Denn der Zeuge T wusste seinen eigenen Angaben zufolge nicht, dass das Produkt F Quecksilber enthalten kann. Ohne dieses Wissen wäre die Information, dass der zweite Dichtmassenabfall F ist, für den Zeugen T wertlos gewesen. Er hätte den Bedeutungsgehalt dieser Information nicht zutreffend bewerten und infolgedessen auch nicht die richtigen Schlüsse für die sich daraus ergebenden Anforderungen an die Entsorgung daraus ziehen können. Ein etwaiges von der Beklagten zu verantwortende Informationsdefizit wäre daher für die weitere Behandlung des Abfalls durch die Klägerin nicht kausal gewesen.

148

Denn die Information, welche Handelsnamen die zu entsorgenden Produkte hatten, ist im weiteren Verlauf der Entsorgungskette nach den von den Parteien zu den Gerichtsakten gereichten und in der mündlichen Verhandlung erörterten Unterlagen nicht, bzw. nicht beweisbar näher kommuniziert worden.

149

Das Gericht kann nach dem Ergebnis der Beweisaufnahme jedenfalls nicht davon ausgehen, dass es bereits zum damaligen Zeitpunkt eine Lieferladeliste in Form einer Excel-Tabelle gab, auf der sämtliche zu entsorgende Produkte namentlich angegeben worden wären. Die Zeugin C hat hierzu zwar ausgesagt, nach dem üblichen Ablauf müsste eigentlich eine derartige Liste vorhanden sein, auf der sämtliche Produkte, also auch F, gestanden hätten.

150

Dem steht die Aussage des Zeugen T gegenüber, der ausgesagt hat, eine Excel-Liste mit den zu entsorgenden Produkten habe es bei diesem Vorgang nach seiner Kenntnis nicht gegeben.

151

Schon im Übernahmeschein (Anlage 1 zu Anlage K 13) ist der zu entsorgende Abfall dann jedenfalls nur noch nach der Abfallschlüsselnummer 080409* gekennzeichnet und wird  - ohne jegliche Produktangabe – mit „Klebstoff-Dichtmassenabfälle d. gefährl.
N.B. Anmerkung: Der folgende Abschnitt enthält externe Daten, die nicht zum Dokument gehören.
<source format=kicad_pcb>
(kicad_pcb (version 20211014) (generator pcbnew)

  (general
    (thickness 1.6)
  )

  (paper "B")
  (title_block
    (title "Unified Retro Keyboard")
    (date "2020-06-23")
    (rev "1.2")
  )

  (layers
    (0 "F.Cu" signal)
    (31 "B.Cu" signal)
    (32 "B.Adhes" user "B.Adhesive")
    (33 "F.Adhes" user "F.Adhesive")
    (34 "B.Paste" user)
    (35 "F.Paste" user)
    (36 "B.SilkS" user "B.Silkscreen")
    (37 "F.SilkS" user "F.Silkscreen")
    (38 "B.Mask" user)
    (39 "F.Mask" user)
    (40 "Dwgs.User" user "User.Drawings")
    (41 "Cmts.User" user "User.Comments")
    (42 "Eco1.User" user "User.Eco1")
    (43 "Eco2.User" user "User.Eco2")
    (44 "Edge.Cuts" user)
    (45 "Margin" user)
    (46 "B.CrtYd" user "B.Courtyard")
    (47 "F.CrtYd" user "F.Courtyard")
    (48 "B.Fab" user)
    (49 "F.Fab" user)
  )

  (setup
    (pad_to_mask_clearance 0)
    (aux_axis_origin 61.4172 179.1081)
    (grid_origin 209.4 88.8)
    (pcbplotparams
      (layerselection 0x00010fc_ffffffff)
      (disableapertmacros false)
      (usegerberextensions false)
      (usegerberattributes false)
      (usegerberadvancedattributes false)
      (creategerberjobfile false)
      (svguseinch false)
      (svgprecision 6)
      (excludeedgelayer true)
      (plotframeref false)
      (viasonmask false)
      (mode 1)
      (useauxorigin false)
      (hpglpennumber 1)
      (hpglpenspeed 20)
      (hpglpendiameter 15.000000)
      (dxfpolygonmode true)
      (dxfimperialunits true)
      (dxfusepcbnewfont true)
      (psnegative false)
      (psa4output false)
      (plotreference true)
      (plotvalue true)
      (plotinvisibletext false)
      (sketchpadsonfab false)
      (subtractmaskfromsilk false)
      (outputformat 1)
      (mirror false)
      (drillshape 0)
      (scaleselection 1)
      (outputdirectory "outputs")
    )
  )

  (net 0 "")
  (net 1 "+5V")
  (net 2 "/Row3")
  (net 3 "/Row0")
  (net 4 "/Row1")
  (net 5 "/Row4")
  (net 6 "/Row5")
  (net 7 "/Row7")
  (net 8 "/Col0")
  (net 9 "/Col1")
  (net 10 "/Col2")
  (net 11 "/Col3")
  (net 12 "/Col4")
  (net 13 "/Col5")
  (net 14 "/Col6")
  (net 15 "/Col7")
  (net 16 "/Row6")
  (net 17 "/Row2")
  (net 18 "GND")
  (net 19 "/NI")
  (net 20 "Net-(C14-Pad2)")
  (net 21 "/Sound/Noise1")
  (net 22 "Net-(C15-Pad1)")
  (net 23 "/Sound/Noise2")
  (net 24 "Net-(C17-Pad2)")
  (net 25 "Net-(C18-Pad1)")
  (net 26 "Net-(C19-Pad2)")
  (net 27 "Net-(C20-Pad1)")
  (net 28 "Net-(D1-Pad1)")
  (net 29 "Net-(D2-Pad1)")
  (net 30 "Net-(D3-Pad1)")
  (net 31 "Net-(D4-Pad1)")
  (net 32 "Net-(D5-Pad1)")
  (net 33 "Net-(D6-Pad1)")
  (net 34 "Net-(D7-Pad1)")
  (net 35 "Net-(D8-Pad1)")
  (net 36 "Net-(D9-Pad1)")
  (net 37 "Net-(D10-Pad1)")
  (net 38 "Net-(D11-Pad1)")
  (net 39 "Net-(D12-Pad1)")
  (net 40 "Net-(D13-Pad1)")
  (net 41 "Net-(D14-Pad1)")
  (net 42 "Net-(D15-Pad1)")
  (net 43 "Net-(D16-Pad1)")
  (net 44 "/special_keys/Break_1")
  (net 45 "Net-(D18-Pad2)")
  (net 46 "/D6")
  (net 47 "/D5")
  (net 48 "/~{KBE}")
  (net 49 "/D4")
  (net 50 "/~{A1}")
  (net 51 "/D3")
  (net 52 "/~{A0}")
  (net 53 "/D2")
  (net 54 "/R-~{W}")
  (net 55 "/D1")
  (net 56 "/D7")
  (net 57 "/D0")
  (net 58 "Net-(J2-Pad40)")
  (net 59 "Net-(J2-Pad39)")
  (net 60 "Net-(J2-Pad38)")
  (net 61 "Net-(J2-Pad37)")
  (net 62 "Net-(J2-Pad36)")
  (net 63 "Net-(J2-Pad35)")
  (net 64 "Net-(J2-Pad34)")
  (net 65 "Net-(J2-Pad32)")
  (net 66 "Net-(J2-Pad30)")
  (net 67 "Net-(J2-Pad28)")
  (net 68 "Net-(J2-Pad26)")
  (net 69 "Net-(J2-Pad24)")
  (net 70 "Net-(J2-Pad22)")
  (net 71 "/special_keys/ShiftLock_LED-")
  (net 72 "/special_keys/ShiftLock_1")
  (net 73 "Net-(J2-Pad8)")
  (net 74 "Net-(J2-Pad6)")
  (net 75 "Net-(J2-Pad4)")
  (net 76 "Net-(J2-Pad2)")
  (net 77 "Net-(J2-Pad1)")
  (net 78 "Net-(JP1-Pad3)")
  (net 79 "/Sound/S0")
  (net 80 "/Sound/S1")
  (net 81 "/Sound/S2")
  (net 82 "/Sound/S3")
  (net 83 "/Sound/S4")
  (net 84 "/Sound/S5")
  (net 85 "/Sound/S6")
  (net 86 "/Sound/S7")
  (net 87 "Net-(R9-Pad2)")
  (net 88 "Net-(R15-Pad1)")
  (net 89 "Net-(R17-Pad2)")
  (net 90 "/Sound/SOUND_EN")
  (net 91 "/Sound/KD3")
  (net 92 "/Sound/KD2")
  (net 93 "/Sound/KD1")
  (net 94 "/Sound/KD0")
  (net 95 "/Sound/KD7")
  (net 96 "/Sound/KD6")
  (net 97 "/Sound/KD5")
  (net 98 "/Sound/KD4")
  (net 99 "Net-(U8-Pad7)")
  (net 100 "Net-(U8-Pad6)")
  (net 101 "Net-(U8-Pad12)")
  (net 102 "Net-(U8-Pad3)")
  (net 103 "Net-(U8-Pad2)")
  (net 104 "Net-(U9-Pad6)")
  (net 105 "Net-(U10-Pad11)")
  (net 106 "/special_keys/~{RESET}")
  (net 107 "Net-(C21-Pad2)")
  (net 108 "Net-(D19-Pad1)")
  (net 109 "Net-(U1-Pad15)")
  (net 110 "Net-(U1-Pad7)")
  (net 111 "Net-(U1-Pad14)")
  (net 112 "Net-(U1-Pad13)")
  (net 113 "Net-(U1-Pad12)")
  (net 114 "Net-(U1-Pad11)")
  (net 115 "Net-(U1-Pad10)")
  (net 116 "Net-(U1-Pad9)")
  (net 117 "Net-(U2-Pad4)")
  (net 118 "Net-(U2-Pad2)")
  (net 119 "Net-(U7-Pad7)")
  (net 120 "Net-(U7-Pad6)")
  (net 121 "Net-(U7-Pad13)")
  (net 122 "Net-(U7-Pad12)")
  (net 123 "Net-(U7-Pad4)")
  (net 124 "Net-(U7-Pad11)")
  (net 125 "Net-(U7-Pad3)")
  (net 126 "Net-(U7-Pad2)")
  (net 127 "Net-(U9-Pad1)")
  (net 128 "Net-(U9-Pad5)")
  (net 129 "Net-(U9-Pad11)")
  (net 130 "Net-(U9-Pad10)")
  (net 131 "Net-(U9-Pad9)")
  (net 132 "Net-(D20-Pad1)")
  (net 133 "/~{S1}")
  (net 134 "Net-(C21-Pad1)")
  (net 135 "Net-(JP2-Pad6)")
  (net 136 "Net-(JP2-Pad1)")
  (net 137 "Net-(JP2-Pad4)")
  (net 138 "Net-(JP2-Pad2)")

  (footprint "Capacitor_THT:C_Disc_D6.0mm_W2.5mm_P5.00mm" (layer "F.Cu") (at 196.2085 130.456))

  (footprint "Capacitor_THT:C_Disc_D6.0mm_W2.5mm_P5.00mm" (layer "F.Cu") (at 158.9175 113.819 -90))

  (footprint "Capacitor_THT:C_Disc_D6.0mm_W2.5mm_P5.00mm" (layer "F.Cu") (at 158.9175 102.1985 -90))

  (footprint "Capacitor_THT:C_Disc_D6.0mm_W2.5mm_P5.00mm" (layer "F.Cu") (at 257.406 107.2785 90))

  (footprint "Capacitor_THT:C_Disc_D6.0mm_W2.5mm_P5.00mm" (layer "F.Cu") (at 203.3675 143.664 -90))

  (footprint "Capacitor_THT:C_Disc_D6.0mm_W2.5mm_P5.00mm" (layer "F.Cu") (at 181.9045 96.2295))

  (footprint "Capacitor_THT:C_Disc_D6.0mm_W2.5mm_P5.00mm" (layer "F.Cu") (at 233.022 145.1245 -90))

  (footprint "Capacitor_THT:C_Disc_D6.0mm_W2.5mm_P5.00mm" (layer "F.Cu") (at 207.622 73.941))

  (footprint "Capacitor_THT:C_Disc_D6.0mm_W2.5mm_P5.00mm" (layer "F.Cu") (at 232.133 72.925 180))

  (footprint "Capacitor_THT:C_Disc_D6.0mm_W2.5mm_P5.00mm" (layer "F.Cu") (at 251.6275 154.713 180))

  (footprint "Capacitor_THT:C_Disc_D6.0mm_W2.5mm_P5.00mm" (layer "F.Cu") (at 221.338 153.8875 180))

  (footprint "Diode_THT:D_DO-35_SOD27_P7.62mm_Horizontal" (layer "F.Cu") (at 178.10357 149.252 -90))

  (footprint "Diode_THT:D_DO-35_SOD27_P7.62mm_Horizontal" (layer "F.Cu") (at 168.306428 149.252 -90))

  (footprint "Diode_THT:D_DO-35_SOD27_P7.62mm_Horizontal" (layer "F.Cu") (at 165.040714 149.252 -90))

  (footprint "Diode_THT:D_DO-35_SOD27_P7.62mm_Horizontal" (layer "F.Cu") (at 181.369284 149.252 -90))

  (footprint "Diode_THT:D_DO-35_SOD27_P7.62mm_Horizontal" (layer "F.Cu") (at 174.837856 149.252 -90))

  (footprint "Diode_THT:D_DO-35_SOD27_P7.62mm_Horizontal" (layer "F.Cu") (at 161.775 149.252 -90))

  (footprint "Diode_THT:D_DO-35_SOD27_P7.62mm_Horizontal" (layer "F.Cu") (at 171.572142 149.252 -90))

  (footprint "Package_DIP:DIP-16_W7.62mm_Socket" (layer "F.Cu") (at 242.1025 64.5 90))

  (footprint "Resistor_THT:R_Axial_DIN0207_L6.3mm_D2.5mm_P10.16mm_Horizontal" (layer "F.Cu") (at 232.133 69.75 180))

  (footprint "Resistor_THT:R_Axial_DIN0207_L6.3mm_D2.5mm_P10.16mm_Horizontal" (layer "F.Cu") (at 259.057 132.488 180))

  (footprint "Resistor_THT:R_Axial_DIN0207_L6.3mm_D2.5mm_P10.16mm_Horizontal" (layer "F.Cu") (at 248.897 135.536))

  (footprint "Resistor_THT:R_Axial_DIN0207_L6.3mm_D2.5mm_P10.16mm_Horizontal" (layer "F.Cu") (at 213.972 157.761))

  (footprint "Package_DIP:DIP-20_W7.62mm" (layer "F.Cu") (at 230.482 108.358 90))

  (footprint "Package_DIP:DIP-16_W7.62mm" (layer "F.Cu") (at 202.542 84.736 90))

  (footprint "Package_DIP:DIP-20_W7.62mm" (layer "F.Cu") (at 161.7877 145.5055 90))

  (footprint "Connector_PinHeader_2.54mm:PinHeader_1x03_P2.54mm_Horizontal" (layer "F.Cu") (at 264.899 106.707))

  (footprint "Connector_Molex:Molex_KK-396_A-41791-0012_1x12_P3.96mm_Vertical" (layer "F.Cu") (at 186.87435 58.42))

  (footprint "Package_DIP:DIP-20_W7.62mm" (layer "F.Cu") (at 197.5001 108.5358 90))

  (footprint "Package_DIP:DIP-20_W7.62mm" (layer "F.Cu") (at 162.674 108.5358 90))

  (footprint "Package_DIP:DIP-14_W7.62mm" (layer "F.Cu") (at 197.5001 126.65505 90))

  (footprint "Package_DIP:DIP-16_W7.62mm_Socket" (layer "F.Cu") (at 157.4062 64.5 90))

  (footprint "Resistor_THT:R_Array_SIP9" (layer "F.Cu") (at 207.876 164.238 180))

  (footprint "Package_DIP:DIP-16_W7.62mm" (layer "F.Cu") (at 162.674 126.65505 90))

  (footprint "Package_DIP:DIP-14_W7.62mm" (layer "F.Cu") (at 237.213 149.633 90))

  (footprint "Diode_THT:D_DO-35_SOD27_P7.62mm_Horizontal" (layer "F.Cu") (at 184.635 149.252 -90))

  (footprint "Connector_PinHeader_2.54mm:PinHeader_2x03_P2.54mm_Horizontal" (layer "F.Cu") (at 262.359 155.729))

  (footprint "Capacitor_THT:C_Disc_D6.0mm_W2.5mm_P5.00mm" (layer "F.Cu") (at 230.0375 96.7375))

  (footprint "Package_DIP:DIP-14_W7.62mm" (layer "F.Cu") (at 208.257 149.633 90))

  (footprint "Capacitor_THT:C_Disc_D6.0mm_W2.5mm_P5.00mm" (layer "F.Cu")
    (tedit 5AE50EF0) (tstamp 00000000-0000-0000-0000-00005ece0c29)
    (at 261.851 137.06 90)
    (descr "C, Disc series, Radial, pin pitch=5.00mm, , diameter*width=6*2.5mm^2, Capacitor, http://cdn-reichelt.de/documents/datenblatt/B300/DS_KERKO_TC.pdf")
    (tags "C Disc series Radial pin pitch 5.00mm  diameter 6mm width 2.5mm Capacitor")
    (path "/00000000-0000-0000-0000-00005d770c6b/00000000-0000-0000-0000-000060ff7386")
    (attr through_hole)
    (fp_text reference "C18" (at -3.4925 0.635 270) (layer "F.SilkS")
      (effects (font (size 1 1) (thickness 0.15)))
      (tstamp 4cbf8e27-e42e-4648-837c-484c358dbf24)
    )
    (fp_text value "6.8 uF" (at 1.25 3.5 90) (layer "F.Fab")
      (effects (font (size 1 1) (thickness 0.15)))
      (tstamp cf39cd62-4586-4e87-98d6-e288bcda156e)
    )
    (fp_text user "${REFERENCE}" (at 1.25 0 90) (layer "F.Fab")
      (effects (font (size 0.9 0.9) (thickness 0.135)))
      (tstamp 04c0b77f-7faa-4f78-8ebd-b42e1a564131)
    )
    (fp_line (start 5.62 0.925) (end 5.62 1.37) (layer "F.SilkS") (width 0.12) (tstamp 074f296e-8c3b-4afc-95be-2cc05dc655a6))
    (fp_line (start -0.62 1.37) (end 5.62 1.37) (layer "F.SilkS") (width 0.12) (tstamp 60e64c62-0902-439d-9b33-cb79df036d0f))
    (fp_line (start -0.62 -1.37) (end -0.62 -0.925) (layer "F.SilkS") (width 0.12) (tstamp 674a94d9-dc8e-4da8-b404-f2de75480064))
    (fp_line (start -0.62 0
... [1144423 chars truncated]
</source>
Stoffe enthalten“ bezeichnet. Entsprechendes gilt für den Sammelentsorgungsnachweis (Anlage 2 zur Anlage K 13).

152

Die im weiteren Verlauf der Entsorgungskette mit dem von der Beklagten überlassenen Abfall befassten Unternehmen haben dementsprechend keine Kenntnis von den jeweiligen Produktnamen der Dichtmassenabfälle gehabt. Sie haben Klebstoff- und Dichtmassenabfälle entsorgt, die nach der Abfallbezeichnung organische Lösemittel oder andere gefährliche Stoffe enthalten. Diese von den Beteiligten im gegenseitigen Einvernehmen vorgenommene Überdeklaration war weder pflichtwidrig noch schadenskausal. Die Angabe des Handelsnamens des zu entsorgenden Produktes war für die weitere Behandlung des zu entsorgenden Abfalls hingegen mangels Weitergabe der Produktnamen im weiteren Verlauf der Entsorgungskette nicht relevant.

153

II.Die Kostenentscheidung beruht auf § 91 ZPO, die Entscheidung über die vorläufige Vollstreckbarkeit auf § 709 ZPO.